In einer Sache sind sich CDU, Grüne und Linke einig: Veränderung

Was vor allem Sahra Wagenknecht verärgert: Der Standpunkt der AfD, sie sei die „einzige soziale Opposition“. „Sie stimmen regelmäßig dagegen, sobald wir den Mindestlohn erhöhen wollen, wenn es um höhere Harz IV-Sätze geht“, sagt Wagenknecht in Richtung Chrupalla. „In sozialen Fragen sind Sie der Total-Ausfall“, warf sie ihm mit erhöhter Stimme vor. Aber nicht nur für ihre Sozialpolitik stand die AfD in Kritik, sondern auch für das Abstreiten der Veränderungsnotwendigkeit des Landes in Bereichen wie Digitalisierung, Klimaschutz und der Transformation der Industrie.

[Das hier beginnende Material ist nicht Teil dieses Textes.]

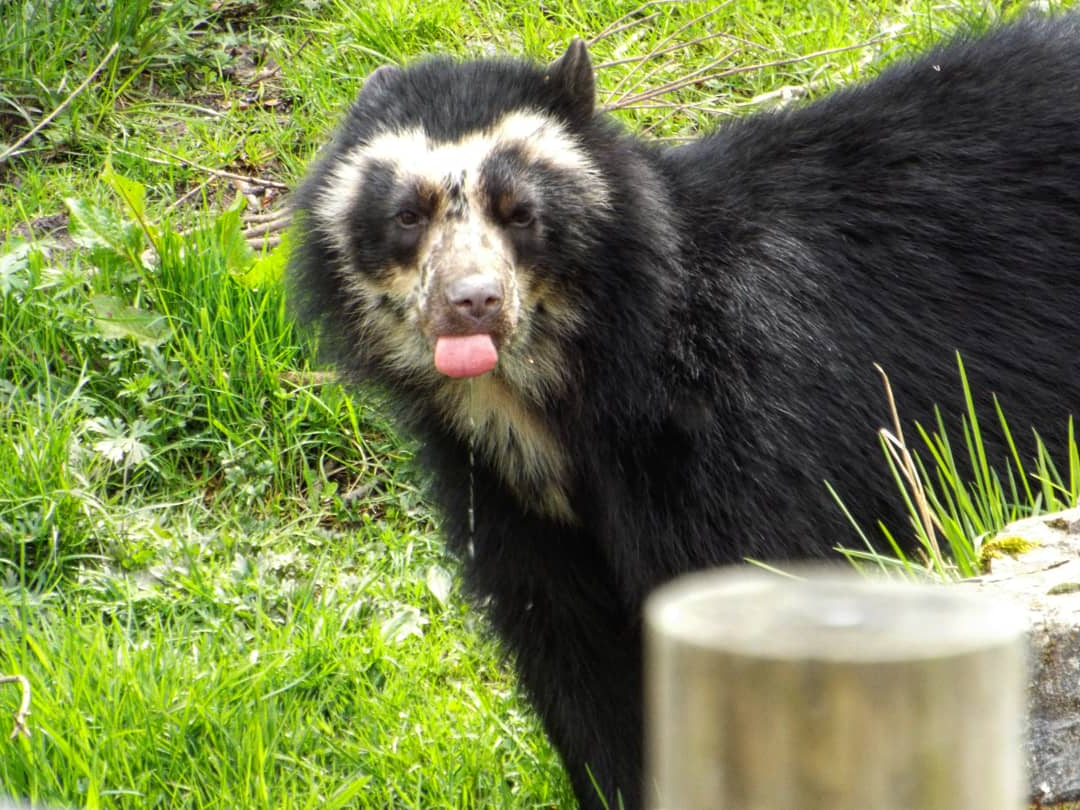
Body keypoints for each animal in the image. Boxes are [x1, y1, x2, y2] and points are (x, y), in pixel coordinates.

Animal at [288, 16, 1080, 810]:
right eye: (406, 215)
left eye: (522, 214)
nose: (472, 302)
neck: (548, 392)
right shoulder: (505, 495)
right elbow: (576, 657)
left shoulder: (743, 425)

Während Bouffier die künftigen Veränderungsprozesse der CDU sachlich und erklärend schildert, redet sich Habeck mit dem grünen Klimaschutzpaket um Kopf und Kragen und verpasst dabei den eigentlichen Kern seiner Aussage.

Blick auf die Bundestagswahl

Was während der Sendung aus dem Fokus gerät und gegen Ende erneut von Anne Will wieder aufgefangen wird, ist die Frage nach der Bedeutung der Landtagswahl für die anstehende Bundestagswahl. Lindner kritisiert die AfD: „In ihrem Wahlprogramm für die Bundestagswahl 2021 taucht das Wort Ostdeutschland nicht ein einziges Mal auf. Sie haben kein Konzept für den Osten, sie tun nur immer so.“ Linder schließt schließlich damit ab, dass sich der Abgrenzungskurs der CDU zur AfD machtpolitisch hoffentlich auszahle.